Bengaluru, India-India has doubled the population of tigers for a little over a decade, protecting large cats from poaching and habitat loss, ensuring that they have enough prey, reducing the conflict between the human-life and an increase in the living standard of communities Near the tiger areas, a study published on Thursday.
The number of tigers increased from approximately 1.706 tigers in 2010 to about 3,682 in 2022, according to the national tiger protection authority, making India at home approximately 75% of the global tiger population. The study found that some local communities near tiger habitats have also benefited from increasing tigers due to foot trafficking and revenue imported from ecotourism.
The Science study says that India’s success “offers important lessons for tiger countries,” that efforts to protect can be beneficial for both biodiversity and nearby communities.
“The common conviction is that human density excludes an increase in the population of the tigers,” says Judvendradev Jala, a senior scientist from the Bengaluro -based Indian National Academy of Sciences and a leading author of the study. “What the study shows is that this is not human density, but the attitude of people, which matters more.”
The conventionalists and environmentalists of the wild welcomed the study, but said that tigers and other wild animals in India would benefit if output data were provided to a greater group of scientists. The study is based on data collected by India -backed institutions.

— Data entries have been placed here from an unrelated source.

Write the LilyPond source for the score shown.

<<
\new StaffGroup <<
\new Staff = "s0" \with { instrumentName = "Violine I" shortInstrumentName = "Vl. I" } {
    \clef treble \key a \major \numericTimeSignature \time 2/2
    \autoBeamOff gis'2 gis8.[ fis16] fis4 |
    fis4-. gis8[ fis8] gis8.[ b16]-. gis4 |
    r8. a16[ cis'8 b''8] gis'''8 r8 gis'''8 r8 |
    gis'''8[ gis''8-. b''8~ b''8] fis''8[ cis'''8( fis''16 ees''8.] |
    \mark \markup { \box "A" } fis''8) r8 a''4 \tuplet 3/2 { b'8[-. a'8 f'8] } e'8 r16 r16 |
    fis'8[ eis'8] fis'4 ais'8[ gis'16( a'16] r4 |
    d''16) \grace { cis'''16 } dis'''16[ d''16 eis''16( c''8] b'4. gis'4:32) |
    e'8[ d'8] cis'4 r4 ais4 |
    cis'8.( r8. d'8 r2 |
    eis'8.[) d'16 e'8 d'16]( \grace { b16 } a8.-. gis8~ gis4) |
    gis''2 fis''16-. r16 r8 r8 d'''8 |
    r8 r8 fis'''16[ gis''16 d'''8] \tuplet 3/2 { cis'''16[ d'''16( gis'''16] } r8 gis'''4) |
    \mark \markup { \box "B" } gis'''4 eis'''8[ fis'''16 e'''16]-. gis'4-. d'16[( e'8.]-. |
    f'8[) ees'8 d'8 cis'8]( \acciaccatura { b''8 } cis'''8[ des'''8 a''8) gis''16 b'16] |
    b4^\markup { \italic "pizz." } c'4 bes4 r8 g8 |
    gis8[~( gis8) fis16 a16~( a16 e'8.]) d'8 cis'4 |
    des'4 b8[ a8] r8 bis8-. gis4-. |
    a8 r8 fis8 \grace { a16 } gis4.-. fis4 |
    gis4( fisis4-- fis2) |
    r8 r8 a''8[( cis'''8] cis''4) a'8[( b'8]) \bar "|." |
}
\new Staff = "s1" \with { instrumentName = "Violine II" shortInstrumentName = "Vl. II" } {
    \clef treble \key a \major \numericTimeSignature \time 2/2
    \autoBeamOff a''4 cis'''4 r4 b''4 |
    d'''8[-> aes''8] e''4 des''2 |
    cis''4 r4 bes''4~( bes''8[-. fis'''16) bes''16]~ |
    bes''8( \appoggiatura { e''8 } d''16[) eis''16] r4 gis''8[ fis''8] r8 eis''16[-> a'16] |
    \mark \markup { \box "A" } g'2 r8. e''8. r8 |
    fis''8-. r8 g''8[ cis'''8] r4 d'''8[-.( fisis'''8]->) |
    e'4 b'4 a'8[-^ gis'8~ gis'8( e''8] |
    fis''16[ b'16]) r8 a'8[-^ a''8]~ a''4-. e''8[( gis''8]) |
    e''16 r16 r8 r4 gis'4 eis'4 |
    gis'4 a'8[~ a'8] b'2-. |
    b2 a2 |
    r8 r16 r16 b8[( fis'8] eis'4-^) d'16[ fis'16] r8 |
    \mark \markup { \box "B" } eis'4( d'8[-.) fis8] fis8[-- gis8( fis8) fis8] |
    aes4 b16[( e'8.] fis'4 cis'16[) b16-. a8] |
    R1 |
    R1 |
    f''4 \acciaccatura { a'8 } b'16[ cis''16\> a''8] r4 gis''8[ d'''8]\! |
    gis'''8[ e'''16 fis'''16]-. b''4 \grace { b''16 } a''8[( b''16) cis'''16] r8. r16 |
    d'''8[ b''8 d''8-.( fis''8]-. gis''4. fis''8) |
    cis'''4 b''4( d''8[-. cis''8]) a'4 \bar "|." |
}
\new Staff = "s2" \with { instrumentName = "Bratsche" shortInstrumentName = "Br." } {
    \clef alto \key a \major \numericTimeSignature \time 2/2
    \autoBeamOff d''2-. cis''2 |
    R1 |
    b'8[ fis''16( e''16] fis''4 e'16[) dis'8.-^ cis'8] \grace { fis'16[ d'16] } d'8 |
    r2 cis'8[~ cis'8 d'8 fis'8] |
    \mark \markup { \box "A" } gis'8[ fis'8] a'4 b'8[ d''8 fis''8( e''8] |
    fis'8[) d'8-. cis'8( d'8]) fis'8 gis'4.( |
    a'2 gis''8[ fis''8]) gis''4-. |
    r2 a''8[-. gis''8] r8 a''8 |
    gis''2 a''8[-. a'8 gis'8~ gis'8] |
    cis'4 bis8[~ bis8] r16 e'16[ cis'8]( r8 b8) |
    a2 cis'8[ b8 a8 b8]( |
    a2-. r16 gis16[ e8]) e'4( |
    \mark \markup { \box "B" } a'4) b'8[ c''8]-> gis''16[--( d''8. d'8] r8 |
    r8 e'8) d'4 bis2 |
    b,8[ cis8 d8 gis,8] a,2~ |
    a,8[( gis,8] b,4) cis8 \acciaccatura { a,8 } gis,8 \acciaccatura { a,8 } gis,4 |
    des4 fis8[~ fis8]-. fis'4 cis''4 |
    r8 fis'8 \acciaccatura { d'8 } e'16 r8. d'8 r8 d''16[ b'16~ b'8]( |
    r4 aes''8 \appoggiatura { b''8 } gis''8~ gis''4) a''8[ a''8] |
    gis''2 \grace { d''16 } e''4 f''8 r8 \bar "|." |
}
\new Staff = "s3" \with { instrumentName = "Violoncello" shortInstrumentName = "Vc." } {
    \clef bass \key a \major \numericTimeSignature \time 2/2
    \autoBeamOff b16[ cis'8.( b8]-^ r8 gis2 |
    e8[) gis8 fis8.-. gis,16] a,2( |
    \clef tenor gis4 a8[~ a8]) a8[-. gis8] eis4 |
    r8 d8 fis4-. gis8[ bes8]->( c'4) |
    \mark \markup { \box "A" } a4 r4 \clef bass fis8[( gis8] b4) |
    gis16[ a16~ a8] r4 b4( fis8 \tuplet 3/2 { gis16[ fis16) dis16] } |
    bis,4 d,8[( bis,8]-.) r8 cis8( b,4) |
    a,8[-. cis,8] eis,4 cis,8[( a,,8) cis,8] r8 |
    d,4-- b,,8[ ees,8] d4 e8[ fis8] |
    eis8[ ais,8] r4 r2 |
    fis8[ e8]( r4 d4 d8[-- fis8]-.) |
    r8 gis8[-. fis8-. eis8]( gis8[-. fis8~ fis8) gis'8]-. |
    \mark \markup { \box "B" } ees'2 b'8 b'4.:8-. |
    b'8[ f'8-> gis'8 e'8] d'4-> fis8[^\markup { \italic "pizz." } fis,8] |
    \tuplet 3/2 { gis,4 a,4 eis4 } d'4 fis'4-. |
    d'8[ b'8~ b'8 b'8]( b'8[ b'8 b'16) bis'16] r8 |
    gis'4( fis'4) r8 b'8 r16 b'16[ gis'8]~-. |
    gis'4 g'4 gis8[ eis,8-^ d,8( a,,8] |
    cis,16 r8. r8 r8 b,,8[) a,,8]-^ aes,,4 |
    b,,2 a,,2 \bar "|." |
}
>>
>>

Arjun GoPalaswamy, an ecologist with experience in the evaluation of the wildlife population, said the evaluations of the official tiger monitoring program in India were “chaotic” and “controversial”. He said some of the figures in the study were significantly higher than previous tiger distribution assessments from the same data sets. But he added that the paper findings seem to have adjusted an anomaly repeatedly placed by scientists from 2011 related to the size of the Tiger population and their geographical distribution.
Tigers disappeared in some areas that were not close to national parks, wildlife shrines or other protected areas and in areas that witnessed increased urbanization, increased human use of forest resources and a higher incidence of armed conflicts, are He says in the study. “Without the community support and benefits, conservation is not possible in our country,” Jala said.
The tigers are distributed to about 138 200 square kilometers (53 359 square miles) in India, around the size of New York. But only 25% of the area is rich in prey and protected, and another 45% of tiger habitats are shared with approximately 60 million people, the study said.
The strong legislation on the protection of wildlife is the “spine” of tigers in India, Jala said. “Habitat is not a restriction. Happy quality is a restriction,” he said.
Wildlife biologist Ravi Chelam, who was not part of the study, said that while efforts to protect the tiger were promising, they must be expanded to other species in order to maintain the entire ecosystem better.
“There are several species, including the large Indian bustad and Karakal that are on the edge,” Chelam said. “And there really is not enough focus on that.”